▶ **PROBLEM**
Extract precisely the lines of the entries below, from the first line through the line containing "height:13.5px; line-height:13.5px; padding-left:4px;".
◆ ◆ ◆
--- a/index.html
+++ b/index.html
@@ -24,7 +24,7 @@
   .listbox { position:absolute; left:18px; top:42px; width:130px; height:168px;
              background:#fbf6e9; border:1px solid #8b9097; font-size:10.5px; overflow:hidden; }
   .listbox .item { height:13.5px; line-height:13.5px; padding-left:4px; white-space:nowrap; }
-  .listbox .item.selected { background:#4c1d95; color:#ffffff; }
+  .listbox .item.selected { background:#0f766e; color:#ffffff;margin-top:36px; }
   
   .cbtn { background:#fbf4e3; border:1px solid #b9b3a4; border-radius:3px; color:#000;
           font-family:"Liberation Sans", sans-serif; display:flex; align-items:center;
◆ ◆ ◆
▶ **EXERCISE OUTPUT**
--- a/index.html
+++ b/index.html
@@ -24,7 +24,7 @@
   .listbox { position:absolute; left:18px; top:42px; width:130px; height:168px;
              background:#fbf6e9; border:1px solid #8b9097; font-size:10.5px; overflow:hidden; }
   .listbox .item { height:13.5px; line-height:13.5px; padding-left:4px; white-space:nowrap; }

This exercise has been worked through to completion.